§ **TASK STATEMENT**
Put the entries below into a two-column CSV with the headers "text" and "answer". Give one row per entry, with each value in a single quoted field and line breaks replaced by spaces, and leave out the pictures.

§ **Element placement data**
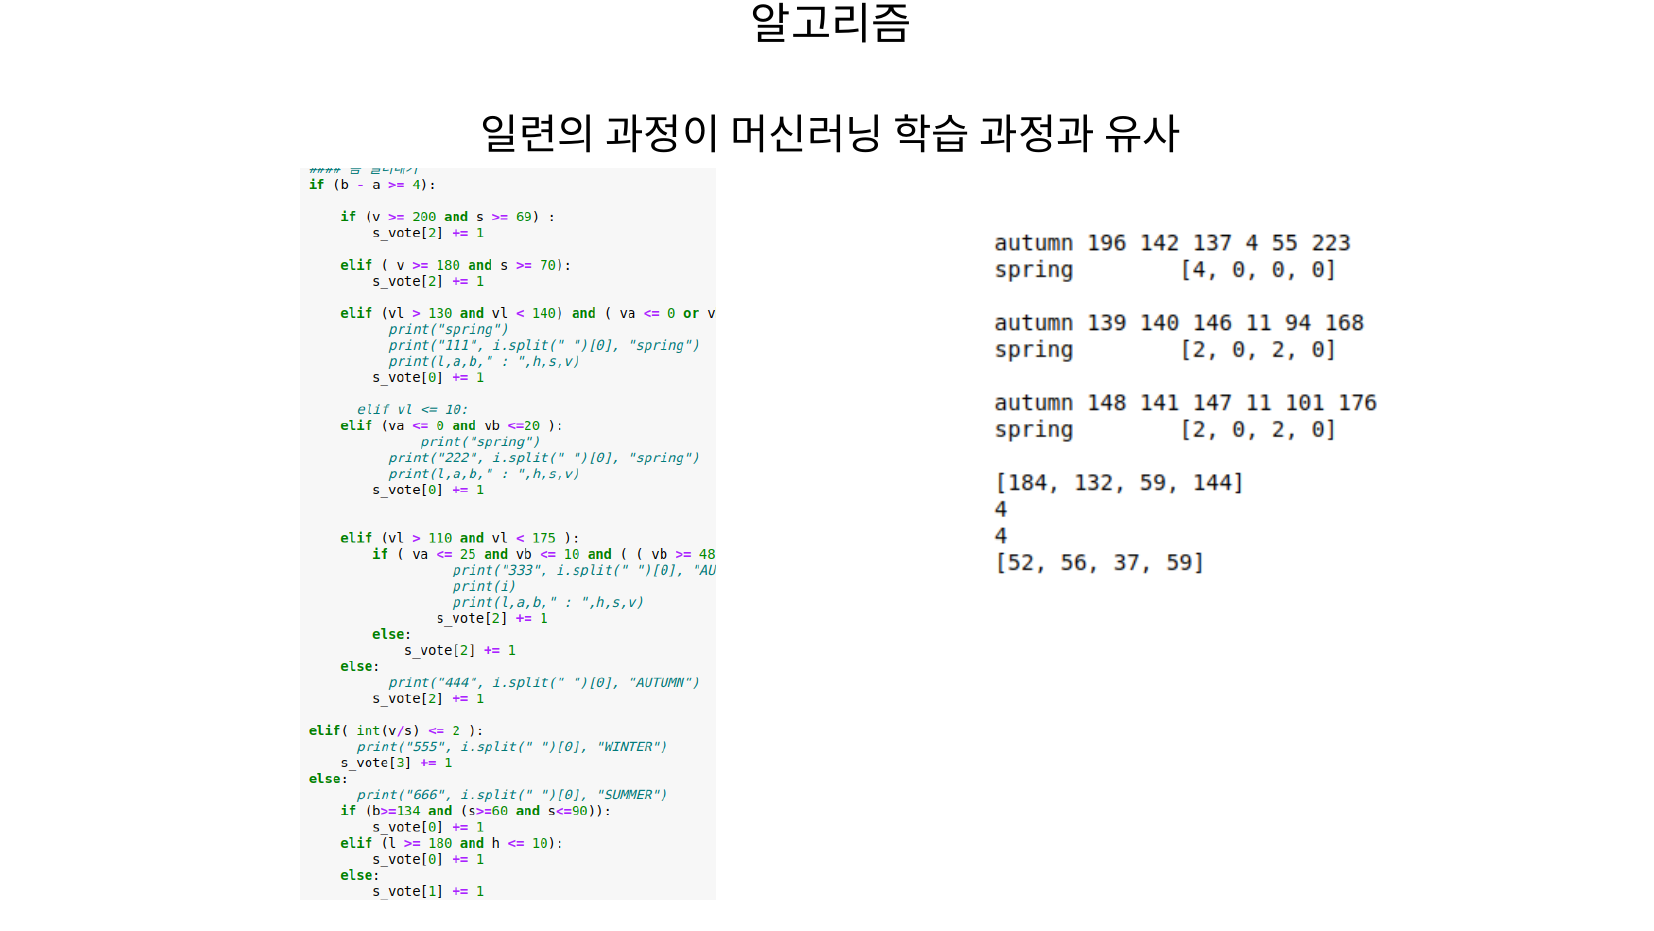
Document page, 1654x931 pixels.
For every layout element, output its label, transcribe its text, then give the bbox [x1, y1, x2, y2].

picture [957, 224, 1438, 575]
picture [300, 168, 716, 901]
text_box 알고리즘 일련의 과정이 머신러닝 학습 과정과 유사 [337, 0, 1325, 263]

§ **ANSWER FOR THE TASK**
text,answer
"Document page, 1654x931 pixels. For every layout element, output its label, transcribe its text, then give the bbox [x1, y1, x2, y2].","picture [957, 224, 1438, 575] picture [300, 168, 716, 901] text_box 알고리즘 일련의 과정이 머신러닝 학습 과정과 유사 [337, 0, 1325, 263]"